- **Task directions**
Return every line from the records below with the string "SAND".

Dataset excerpts:
--- START ---

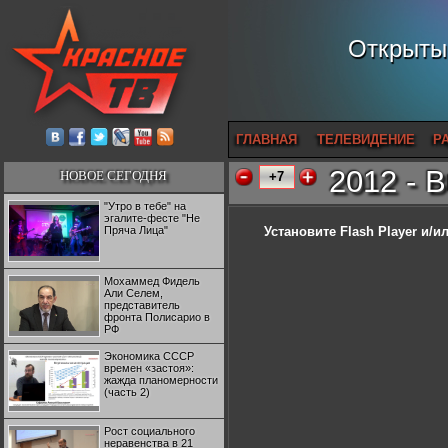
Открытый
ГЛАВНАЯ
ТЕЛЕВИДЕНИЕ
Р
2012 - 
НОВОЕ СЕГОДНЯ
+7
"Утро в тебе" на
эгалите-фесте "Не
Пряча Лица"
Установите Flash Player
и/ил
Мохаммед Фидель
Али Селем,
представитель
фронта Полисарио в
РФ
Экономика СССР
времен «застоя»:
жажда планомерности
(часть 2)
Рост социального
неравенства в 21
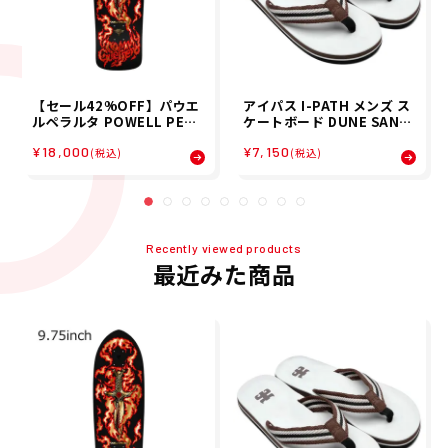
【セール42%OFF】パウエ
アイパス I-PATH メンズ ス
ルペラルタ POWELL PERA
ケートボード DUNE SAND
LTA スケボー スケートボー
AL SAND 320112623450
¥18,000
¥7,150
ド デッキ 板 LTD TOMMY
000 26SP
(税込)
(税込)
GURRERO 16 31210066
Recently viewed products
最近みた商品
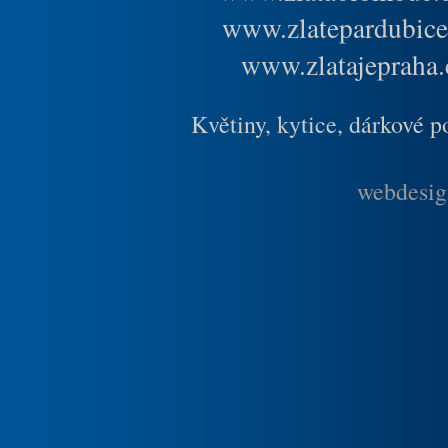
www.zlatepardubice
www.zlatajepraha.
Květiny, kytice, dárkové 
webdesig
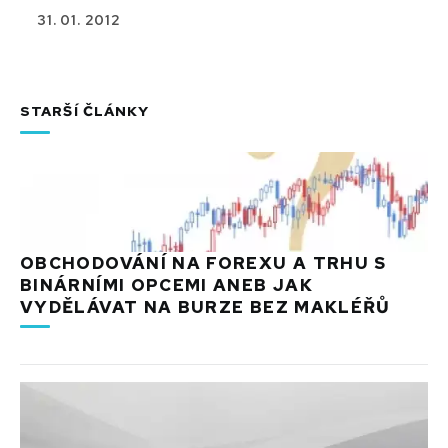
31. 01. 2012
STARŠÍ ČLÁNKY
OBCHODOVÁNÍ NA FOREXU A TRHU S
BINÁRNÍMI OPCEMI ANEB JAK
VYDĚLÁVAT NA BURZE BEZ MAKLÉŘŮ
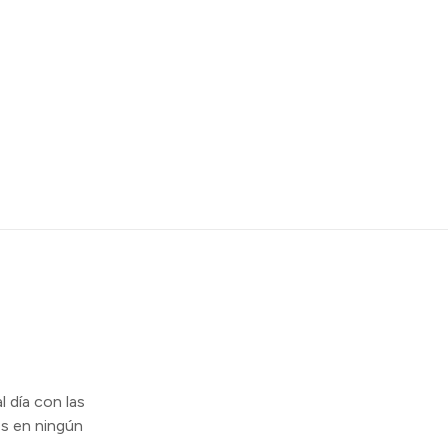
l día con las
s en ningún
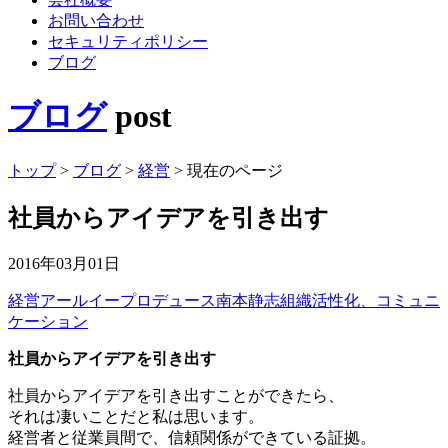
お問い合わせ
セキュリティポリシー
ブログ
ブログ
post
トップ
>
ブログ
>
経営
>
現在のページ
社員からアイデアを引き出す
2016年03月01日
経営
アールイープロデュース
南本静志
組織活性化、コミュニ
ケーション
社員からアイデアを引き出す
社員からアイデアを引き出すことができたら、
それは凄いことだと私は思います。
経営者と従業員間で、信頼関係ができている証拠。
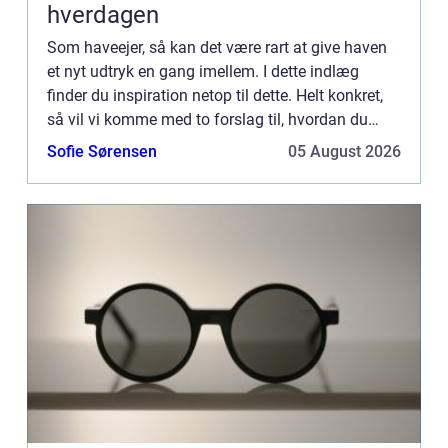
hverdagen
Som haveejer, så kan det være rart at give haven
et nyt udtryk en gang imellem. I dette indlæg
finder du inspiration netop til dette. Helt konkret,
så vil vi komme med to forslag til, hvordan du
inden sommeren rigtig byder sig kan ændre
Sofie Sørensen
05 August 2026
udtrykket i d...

--- END ---

- **Completed exercise**
ケートボード DUNE SAND
AL SAND 320112623450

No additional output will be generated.